1. For each TLF $$f$$ Alice can write to:
1. Generate an ephemeral Curve25519 Diffie-Helman keypair. Call it $$(M_e,m_e)$$.
2. Delete $$S^{f,0,r}_{A}$$
3. Ask the server to delete $$s^{f,0,r}_A$$.
4. Generate a new 32-byte random secret key (version=1 for the next one): $$s^{f,1}$$ = rand(32)
5. For each user $$u$$ who can access $$f$$
1. For each device $$i$$ that $$u$$ has:
1. As before, generate $$s^{f,1,i}_{u} =$$ rand(32), for the server-side of the key
2. As before, encrypt: $$S^{f,1,i}_{u} =$$Box$$(m_e, M^i_u, s^{f,1,i}_u \oplus s^{f,1})$$
6. If provisioning $$n$$, generate and encrypt $$S^{f,1,n}_{A}$$.
7. Store the rekeyed key blocks to the server, signed with $$e^d_A$$
8. Store $$M_e$$ to the server
9. Don't bother to reencrypt old blocks, so leave the old decryption materials around (except for the compromised key)
2. For each TLF $$f$$ Alice can read:
1. Ask the server to delete $$s^{f,0,r}_A$$.
2. Flip the rekey flag on TLF $$f$$ to on''. The next writer who updates the directory will perform the above protocol that Alice used for her writable directories.
3. Rekey any organizations that Alice is a member of (see below).

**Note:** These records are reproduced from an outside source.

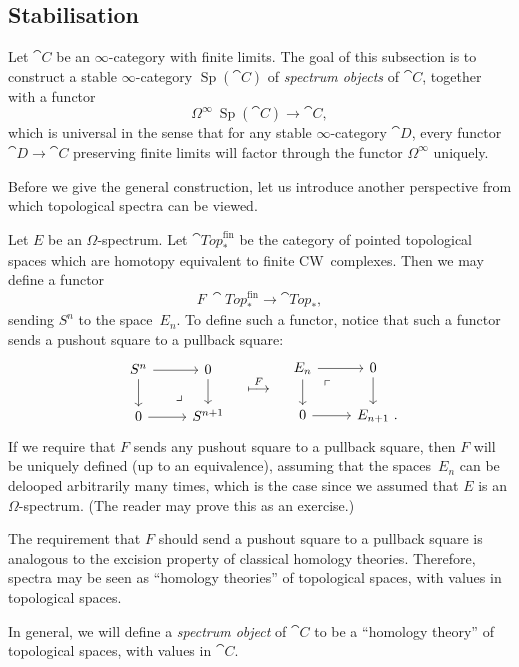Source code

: \subsection{Stabilisation}

Let $\cat C$ be an $\infty$-category with finite limits.
The goal of this subsection is to construct
a stable $\infty$-category $\operatorname{Sp}(\cat{C})$ of \emph{spectrum objects} of $\cat C$,
together with a functor
\[\Omega^\infty\:\operatorname{Sp}(\cat{C})\to\cat{C},\]
which is universal in the sense that for any stable $\infty$-category $\cat D$,
every functor $\cat{D}\to\cat{C}$ preserving finite limits 
will factor through the functor $\Omega^\infty$ uniquely.

Before we give the general construction, 
let us introduce another perspective
from which topological spectra can be viewed.

Let $E$ be an $\Omega$-spectrum.
Let $\cat{Top}_*^{\mathrm{fin}}$ be the category 
of pointed topological spaces which are homotopy equivalent
to finite CW~complexes.
Then we may define a functor 
\[F\:\cat{Top}_*^{\mathrm{fin}}\to\cat{Top}_*,\]
sending $S^n$ to the space~$E_n$.
To define such a functor,
notice that such a functor sends a pushout square to a pullback square:
\[\begin{tikzcd}
    S^n\ar[r]\ar[d]\ar[dr,phantom,pos=.75,"\lrcorner"] & 0\ar[d] \\
    0\ar[r] & S^{n+1}
\end{tikzcd}
\quad\overset{F}{\longmapsto}\quad
\begin{tikzcd}
    E_n\ar[r]\ar[d]\ar[dr,phantom,pos=.25,"\ulcorner"] & 0\ar[d] \\
    0\ar[r] & E_{n+1}\rlap{\ .}
\end{tikzcd}\]
If we require that $F$ sends any pushout square to a pullback square,
then $F$ will be uniquely defined (up to an equivalence),
assuming that the spaces~$E_n$ can be delooped arbitrarily many times,
which is the case since we assumed that $E$ is an $\Omega$-spectrum.
(The reader may prove this as an exercise.)

The requirement that $F$ should send a pushout square to a pullback square
is analogous to the excision property of classical homology theories.
Therefore, spectra may be seen as ``homology theories'' of topological spaces,
with values in topological spaces.

In general, we will define a \emph{spectrum object} of $\cat{C}$
to be a ``homology theory'' of topological spaces,
with values in $\cat{C}$.

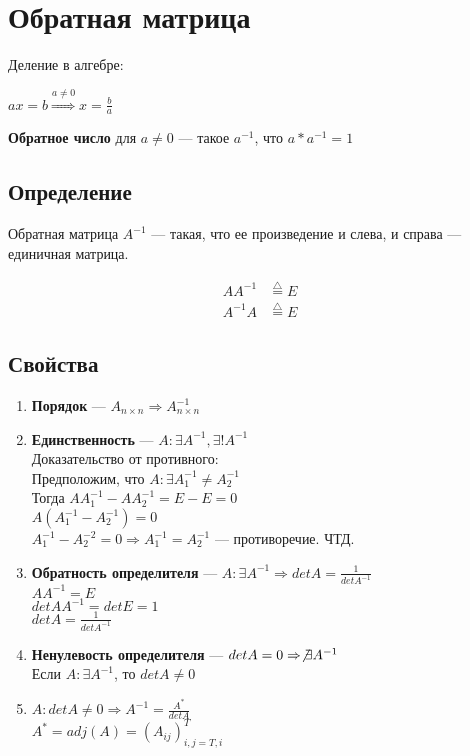 \documentclass{article}
\begin{document}
\pagebreak
\section{Обратная матрица}

Деление в алгебре:

$ax = b \stackrel{a \ne 0}{\Rightarrow} x = \frac{b}{a}$

\textbf{Обратное число} для $a \ne 0$ --- такое $a^{-1}$, что $a * a^{-1} = 1$

\subsection{Определение}

Обратная матрица $A^{-1}$ --- такая, что ее произведение и слева, и справа --- единичная матрица.

\begin{align*}
A A^{-1} &\stackrel{\triangle}{=} E \\
A^{-1} A &\stackrel{\triangle}{=} E
\end{align*}

\subsection{Свойства}

\begin{enumerate}
	\item \textbf{Порядок} --- $A_{n \times n} \Rightarrow A_{n \times n}^{-1}$
	\item \textbf{Единственность} --- $A : \exists A^{-1}, \exists ! A^{-1}$\\
	Доказательство от противного:\\
	Предположим, что $A : \exists A^{-1}_1 \ne A^{-1}_2$\\
	Тогда $A A_1^{-1} - A A_2^{-1} = E - E = 0$\\
	$A(A_1^{-1} - A_2^{-1}) = 0$\\
	$A_1^{-1} - A_2^{-2} = 0 \Rightarrow A_1^{-1} = A_2^{-1}$ --- противоречие. ЧТД.
	\item \textbf{Обратность определителя} --- $A : \exists A^{-1} \Rightarrow det A = \frac{1}{det A^{-1}}$\\
	$A A^{-1} = E$\\
	$det A A^{-1} = det E = 1$\\
	$det A = \frac{1}{det A^{-1}}$
	\item \textbf{Ненулевость определителя} --- $det A = 0 \Rightarrow \not \exists A^{-1}$\\
	Если $A : \exists A^{-1}$, то $det A \ne 0$
	\item $A : det A \ne 0 \Rightarrow A^{-1} = \frac{A^*}{det A}$\\
	$A^* = adj(A) = (A_{ij})_{i,j = T,i}^T$
\end{enumerate}
\end{document}
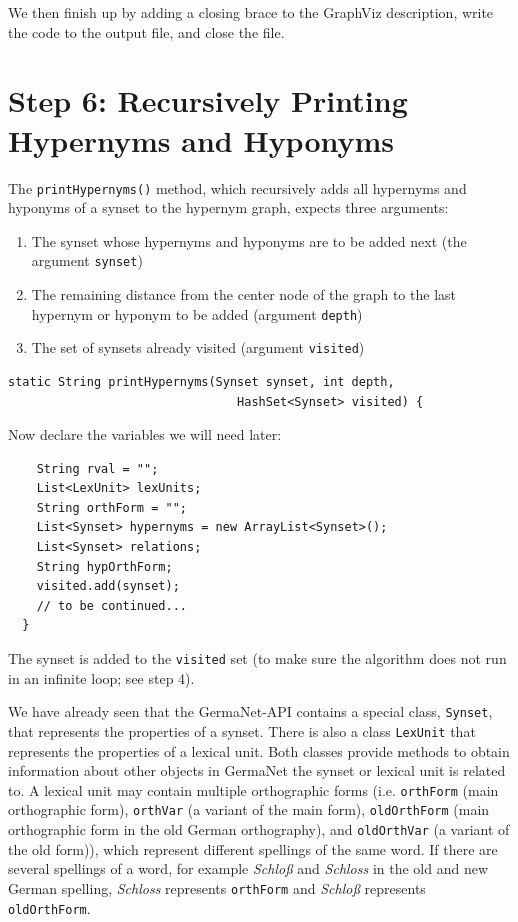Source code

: \documentclass[12pt,a4paper,english,utf8]{report}
\begin{document}
We then finish up by adding a closing brace to the GraphViz description, write the code to the output file, and close the file.



\section{Step 6: Recursively Printing Hypernyms and Hyponyms}
The \texttt{printHypernyms()} method, which recursively adds all hypernyms and hyponyms of a synset to the hypernym graph, expects three arguments:

\begin{enumerate}
	\item The synset whose hypernyms and hyponyms are to be added next (the argument \texttt{synset})
	\item The remaining distance from the center node of the graph to the last hypernym or hyponym to be added (argument \texttt{depth})
	\item The set of synsets already visited (argument \texttt{visited})
\end{enumerate}

\begin{lstlisting}
static String printHypernyms(Synset synset, int depth,
                                HashSet<Synset> visited) {
\end{lstlisting}

Now declare the variables we will need later:

\begin{lstlisting}
    String rval = "";
    List<LexUnit> lexUnits;
    String orthForm = "";
    List<Synset> hypernyms = new ArrayList<Synset>();
    List<Synset> relations;
    String hypOrthForm;
    visited.add(synset);
    // to be continued...
  }
\end{lstlisting}

The synset is added to the \texttt{visited} set (to make sure the algorithm does not run in an infinite loop; see step 4).

We have already seen that the GermaNet-API contains a special class, \texttt{Synset}, that represents the properties of a synset. There is also a class \texttt{LexUnit} that represents the properties of a lexical unit. Both classes provide methods to obtain information about other objects in GermaNet the synset or lexical unit is related to. A lexical unit may contain multiple orthographic forms (i.e. \texttt{orthForm} (main orthographic form), \texttt{orthVar} (a variant of the main form), \texttt{oldOrthForm} (main orthographic form in the old German orthography), and \texttt{oldOrthVar} (a variant of the old form)), which represent different spellings of the same word. If there are several spellings of a word, for example \emph{Schloß} and \emph{Schloss} in the old and new German spelling, \emph{Schloss} represents \texttt{orthForm} and \emph{Schloß} represents \texttt{oldOrthForm}.
\end{document}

Eldest Key Update (or Deletion) [Unimplemented]

If Alice fears all of her sibling keys have been compromised, she should start from scratch. The protocol is:

1. Generate a new eldest key pair.
2. Generate a new per-device keys for the current device.
3. Decommission all old keys, while provisioning the device keys.

If simply deleting her account, Alice will do as above but will not generate new keys or provision new devices.

Organizations

See our discussion of Teams.

Other Topics

File Wipe [Unimplemented]

The server maintains a list of which block-specific keys are in use for each folder. It doesn't know which key corresponds to which files, since the TLF structure cannot be recreated without decryption keys.

With A Provisioned Device

Say the user wants to delete a file $$f$$. A provisioned device can compute a set $$I$$ such that for any $$i \in I$$, $$b_i$$ is or was a part of $$f$$. The client then asks the server to delete $$s_i$$ for $$i \in I$$. The server honors this request as long as the user can write to the parent TLF.

Without a Provisioned Device

If a user loses all of his provisioned devices, he can ask the server to wipe a TLF by deleting all keys for blocks in that TLF. The server keeps a list, so can perform the task. Of course, the server will only honor such a request if the user can write to this TLF.